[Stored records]

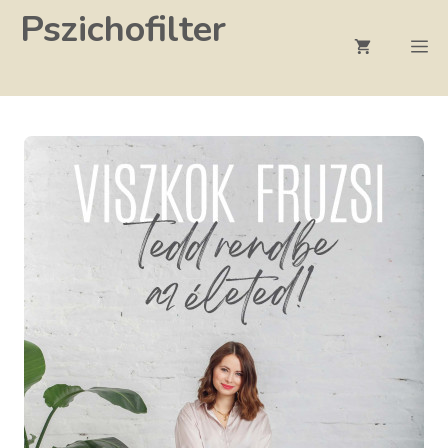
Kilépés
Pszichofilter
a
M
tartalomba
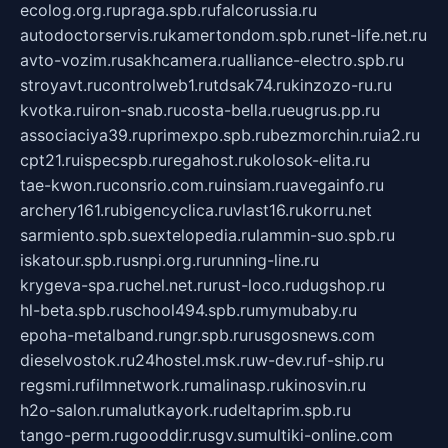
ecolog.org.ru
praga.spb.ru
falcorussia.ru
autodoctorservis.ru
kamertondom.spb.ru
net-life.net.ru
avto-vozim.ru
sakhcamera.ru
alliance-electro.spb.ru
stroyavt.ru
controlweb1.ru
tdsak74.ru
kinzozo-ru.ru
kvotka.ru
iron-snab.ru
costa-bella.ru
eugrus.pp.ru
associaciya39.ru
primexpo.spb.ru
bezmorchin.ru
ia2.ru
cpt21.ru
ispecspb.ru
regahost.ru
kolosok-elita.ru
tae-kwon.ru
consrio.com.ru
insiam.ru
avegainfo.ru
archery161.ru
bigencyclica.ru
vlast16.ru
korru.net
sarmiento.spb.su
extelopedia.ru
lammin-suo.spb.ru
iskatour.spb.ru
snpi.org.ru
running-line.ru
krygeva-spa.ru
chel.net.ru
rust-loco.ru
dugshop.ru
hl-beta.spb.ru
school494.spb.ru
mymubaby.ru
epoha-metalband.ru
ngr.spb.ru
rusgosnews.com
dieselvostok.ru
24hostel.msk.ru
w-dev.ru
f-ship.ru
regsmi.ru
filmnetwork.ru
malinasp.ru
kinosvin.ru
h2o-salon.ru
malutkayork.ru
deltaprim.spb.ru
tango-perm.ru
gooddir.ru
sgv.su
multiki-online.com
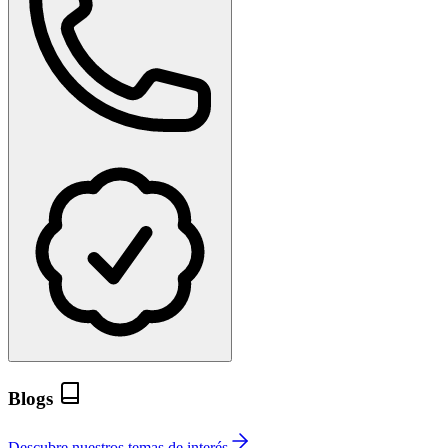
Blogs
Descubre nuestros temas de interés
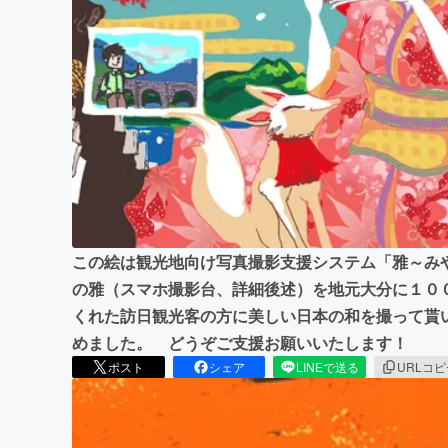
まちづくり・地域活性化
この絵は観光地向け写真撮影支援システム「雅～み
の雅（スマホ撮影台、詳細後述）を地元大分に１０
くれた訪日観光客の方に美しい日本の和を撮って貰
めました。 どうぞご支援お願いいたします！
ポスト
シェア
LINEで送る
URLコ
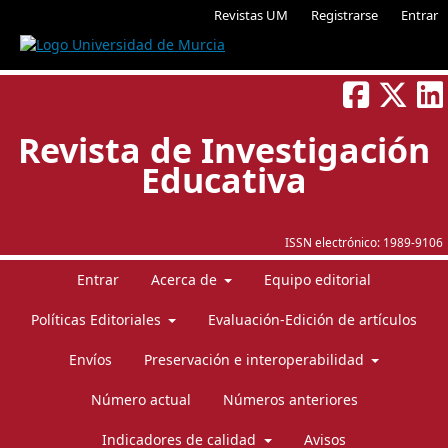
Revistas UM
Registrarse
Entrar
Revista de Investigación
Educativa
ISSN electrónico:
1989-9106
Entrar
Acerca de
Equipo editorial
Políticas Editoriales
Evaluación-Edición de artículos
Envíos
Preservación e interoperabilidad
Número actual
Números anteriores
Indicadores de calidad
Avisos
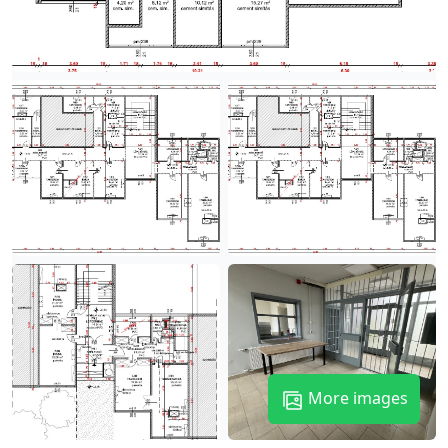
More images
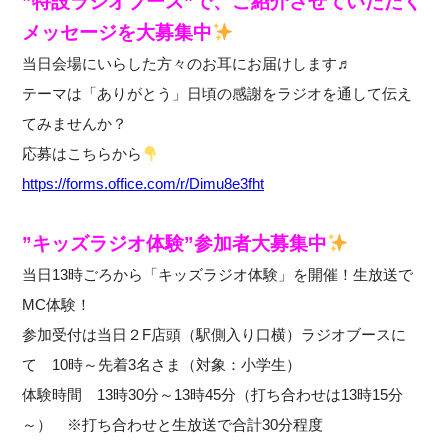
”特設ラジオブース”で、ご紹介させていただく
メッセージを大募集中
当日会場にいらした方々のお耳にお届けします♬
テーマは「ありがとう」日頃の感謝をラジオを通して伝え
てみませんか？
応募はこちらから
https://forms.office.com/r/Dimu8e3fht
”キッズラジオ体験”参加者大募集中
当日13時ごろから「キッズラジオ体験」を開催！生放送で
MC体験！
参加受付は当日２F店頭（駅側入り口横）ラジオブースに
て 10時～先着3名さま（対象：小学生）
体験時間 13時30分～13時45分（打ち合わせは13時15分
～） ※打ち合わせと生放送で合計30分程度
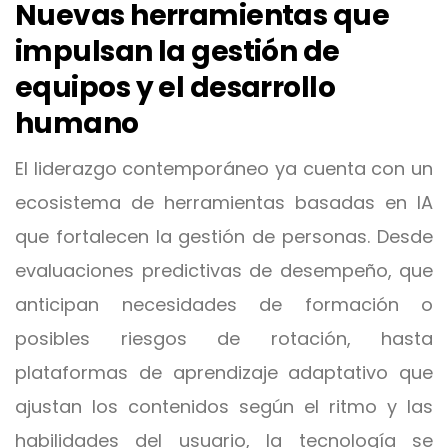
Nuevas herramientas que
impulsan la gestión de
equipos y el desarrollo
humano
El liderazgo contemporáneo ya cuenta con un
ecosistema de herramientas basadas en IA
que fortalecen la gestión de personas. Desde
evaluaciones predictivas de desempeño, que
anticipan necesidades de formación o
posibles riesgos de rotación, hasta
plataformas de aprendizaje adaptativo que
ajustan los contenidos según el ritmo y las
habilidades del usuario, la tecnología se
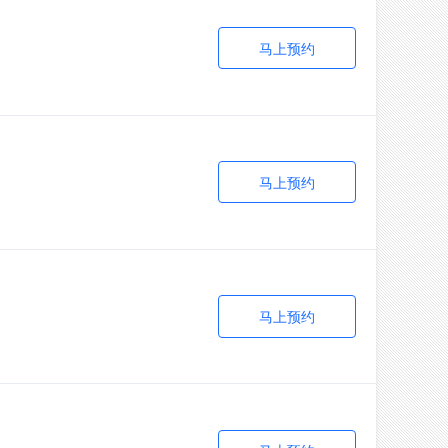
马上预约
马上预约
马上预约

Instructions to follow >> Convert the records above into a Markdown table with the columns Row and Line, giving each line of read text its own numbered row. Omit blank lines and the pictures.

Answer section >>
| Row | Line |
|---|---|
| 1 | Kilépés |
| 2 | Pszichofilter |
| 3 | a |
| 4 | M |
| 5 | tartalomba |
| 6 | ecolog.org.ru |
| 7 | praga.spb.ru |
| 8 | falcorussia.ru |
| 9 | autodoctorservis.ru |
| 10 | kamertondom.spb.ru |
| 11 | net-life.net.ru |
| 12 | avto-vozim.ru |
| 13 | sakhcamera.ru |
| 14 | alliance-electro.spb.ru |
| 15 | stroyavt.ru |
| 16 | controlweb1.ru |
| 17 | tdsak74.ru |
| 18 | kinzozo-ru.ru |
| 19 | kvotka.ru |
| 20 | iron-snab.ru |
| 21 | costa-bella.ru |
| 22 | eugrus.pp.ru |
| 23 | associaciya39.ru |
| 24 | primexpo.spb.ru |
| 25 | bezmorchin.ru |
| 26 | ia2.ru |
| 27 | cpt21.ru |
| 28 | ispecspb.ru |
| 29 | regahost.ru |
| 30 | kolosok-elita.ru |
| 31 | tae-kwon.ru |
| 32 | consrio.com.ru |
| 33 | insiam.ru |
| 34 | avegainfo.ru |
| 35 | archery161.ru |
| 36 | bigencyclica.ru |
| 37 | vlast16.ru |
| 38 | korru.net |
| 39 | sarmiento.spb.su |
| 40 | extelopedia.ru |
| 41 | lammin-suo.spb.ru |
| 42 | iskatour.spb.ru |
| 43 | snpi.org.ru |
| 44 | running-line.ru |
| 45 | krygeva-spa.ru |
| 46 | chel.net.ru |
| 47 | rust-loco.ru |
| 48 | dugshop.ru |
| 49 | hl-beta.spb.ru |
| 50 | school494.spb.ru |
| 51 | mymubaby.ru |
| 52 | epoha-metalband.ru |
| 53 | ngr.spb.ru |
| 54 | rusgosnews.com |
| 55 | dieselvostok.ru |
| 56 | 24hostel.msk.ru |
| 57 | w-dev.ru |
| 58 | f-ship.ru |
| 59 | regsmi.ru |
| 60 | filmnetwork.ru |
| 61 | malinasp.ru |
| 62 | kinosvin.ru |
| 63 | h2o-salon.ru |
| 64 | malutkayork.ru |
| 65 | deltaprim.spb.ru |
| 66 | tango-perm.ru |
| 67 | gooddir.ru |
| 68 | sgv.su |
| 69 | multiki-online.com |
| 70 | Blogs |
| 71 | Descubre nuestros temas de interés |
| 72 | まちづくり・地域活性化 |
| 73 | この絵は観光地向け写真撮影支援システム「雅～み |
| 74 | の雅（スマホ撮影台、詳細後述）を地元大分に１０ |
| 75 | くれた訪日観光客の方に美しい日本の和を撮って貰 |
| 76 | めました。 どうぞご支援お願いいたします！ |
| 77 | ポスト |
| 78 | シェア |
| 79 | LINEで送る |
| 80 | URLコ |
| 81 | Revistas UM |
| 82 | Registrarse |
| 83 | Entrar |
| 84 | Revista de Investigación |
| 85 | Educativa |
| 86 | ISSN electrónico: |
| 87 | 1989-9106 |
| 88 | Entrar |
| 89 | Acerca de |
| 90 | Equipo editorial |
| 91 | Políticas Editoriales |
| 92 | Evaluación-Edición de artículos |
| 93 | Envíos |
| 94 | Preservación e interoperabilidad |
| 95 | Número actual |
| 96 | Números anteriores |
| 97 | Indicadores de calidad |
| 98 | Avisos |
| 99 | More images |
| 100 | ”特設ラジオブース”で、ご紹介させていただく |
| 101 | メッセージを大募集中 |
| 102 | 当日会場にいらした方々のお耳にお届けします♬ |
| 103 | テーマは「ありがとう」日頃の感謝をラジオを通して伝え |
| 104 | てみませんか？ |
| 105 | 応募はこちらから |
| 106 | https://forms.office.com/r/Dimu8e3fht |
| 107 | ”キッズラジオ体験”参加者大募集中 |
| 108 | 当日13時ごろから「キッズラジオ体験」を開催！生放送で |
| 109 | MC体験！ |
| 110 | 参加受付は当日２F店頭（駅側入り口横）ラジオブースに |
| 111 | て 10時～先着3名さま（対象：小学生） |
| 112 | 体験時間 13時30分～13時45分（打ち合わせは13時15分 |
| 113 | ～） ※打ち合わせと生放送で合計30分程度 |
| 114 | Nuevas herramientas que |
| 115 | impulsan la gestión de |
| 116 | equipos y el desarrollo |
| 117 | humano |
| 118 | El liderazgo contemporáneo ya cuenta con un |
| 119 | ecosistema de herramientas basadas en IA |
| 120 | que fortalecen la gestión de personas. Desde |
| 121 | evaluaciones predictivas de desempeño, que |
| 122 | anticipan necesidades de formación o |
| 123 | posibles riesgos de rotación, hasta |
| 124 | plataformas de aprendizaje adaptativo que |
| 125 | ajustan los contenidos según el ritmo y las |
| 126 | habilidades del usuario, la tecnología se |
| 127 | 马上预约 |
| 128 | 马上预约 |
| 129 | 马上预约 |